_Task prompt_
Whenever a line contains the string "Marschweg", copy it out of the entries.

━━━ Supplied data ━━━

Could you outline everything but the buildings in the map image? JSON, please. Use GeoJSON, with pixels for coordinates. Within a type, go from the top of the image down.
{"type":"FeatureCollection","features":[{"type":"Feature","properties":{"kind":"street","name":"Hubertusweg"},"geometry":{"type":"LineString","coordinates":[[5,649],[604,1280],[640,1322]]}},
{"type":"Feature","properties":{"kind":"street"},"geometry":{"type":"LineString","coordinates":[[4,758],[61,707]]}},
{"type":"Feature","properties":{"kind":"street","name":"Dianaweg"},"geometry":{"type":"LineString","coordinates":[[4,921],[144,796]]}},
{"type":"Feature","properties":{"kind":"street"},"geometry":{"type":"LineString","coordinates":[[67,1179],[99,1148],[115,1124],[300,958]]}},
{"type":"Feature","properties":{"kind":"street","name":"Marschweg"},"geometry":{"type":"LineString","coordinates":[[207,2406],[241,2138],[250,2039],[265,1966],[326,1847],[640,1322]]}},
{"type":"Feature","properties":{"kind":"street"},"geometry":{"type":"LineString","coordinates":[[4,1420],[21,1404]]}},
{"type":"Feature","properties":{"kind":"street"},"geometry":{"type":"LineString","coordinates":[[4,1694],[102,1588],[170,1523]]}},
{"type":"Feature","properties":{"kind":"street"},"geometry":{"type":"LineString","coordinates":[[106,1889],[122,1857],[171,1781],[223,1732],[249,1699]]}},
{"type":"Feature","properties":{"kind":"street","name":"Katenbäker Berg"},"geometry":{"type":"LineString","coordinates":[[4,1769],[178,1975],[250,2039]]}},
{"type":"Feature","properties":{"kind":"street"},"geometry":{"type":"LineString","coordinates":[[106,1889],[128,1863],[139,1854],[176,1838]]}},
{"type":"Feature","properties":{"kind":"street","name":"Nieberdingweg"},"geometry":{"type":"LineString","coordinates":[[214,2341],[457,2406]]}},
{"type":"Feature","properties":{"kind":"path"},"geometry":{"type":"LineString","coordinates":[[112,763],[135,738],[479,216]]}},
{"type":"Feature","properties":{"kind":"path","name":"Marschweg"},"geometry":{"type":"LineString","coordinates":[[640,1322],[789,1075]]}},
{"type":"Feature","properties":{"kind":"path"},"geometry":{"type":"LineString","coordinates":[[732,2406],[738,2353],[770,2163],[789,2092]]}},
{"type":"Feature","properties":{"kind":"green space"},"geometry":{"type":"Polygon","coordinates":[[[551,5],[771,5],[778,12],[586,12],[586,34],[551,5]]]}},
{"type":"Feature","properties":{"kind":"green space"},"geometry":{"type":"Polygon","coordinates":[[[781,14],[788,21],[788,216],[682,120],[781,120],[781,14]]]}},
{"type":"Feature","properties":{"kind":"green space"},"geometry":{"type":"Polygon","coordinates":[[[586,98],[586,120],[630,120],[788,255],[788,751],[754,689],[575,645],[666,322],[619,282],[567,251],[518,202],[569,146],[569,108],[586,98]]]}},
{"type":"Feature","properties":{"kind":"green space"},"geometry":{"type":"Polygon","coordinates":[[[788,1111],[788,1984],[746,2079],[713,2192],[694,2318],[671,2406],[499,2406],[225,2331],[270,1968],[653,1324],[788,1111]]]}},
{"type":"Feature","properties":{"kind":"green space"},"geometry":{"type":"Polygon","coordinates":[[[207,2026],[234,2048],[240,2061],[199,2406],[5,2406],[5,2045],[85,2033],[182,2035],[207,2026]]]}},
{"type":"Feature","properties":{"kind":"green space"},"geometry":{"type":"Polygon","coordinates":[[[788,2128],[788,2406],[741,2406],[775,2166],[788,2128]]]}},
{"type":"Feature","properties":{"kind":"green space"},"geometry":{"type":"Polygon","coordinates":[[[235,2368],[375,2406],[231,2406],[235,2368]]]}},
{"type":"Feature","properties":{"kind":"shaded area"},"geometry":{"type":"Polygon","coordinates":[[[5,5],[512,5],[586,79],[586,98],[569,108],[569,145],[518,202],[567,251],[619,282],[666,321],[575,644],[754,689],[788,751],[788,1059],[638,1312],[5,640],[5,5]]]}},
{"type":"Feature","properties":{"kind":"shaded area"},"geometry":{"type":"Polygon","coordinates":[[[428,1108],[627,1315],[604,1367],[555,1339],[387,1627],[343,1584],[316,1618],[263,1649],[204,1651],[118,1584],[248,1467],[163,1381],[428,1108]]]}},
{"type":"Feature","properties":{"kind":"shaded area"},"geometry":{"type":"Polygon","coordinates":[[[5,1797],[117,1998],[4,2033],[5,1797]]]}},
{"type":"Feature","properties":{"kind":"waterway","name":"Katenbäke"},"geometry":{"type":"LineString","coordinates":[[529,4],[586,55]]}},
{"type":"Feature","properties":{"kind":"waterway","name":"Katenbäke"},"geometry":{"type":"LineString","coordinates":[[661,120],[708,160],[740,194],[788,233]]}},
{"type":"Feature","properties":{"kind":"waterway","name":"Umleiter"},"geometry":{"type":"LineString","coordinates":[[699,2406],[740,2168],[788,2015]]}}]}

━━━

_Exercise answer_
{"type":"Feature","properties":{"kind":"street","name":"Marschweg"},"geometry":{"type":"LineString","coordinates":[[207,2406],[241,2138],[250,2039],[265,1966],[326,1847],[640,1322]]}},
{"type":"Feature","properties":{"kind":"path","name":"Marschweg"},"geometry":{"type":"LineString","coordinates":[[640,1322],[789,1075]]}},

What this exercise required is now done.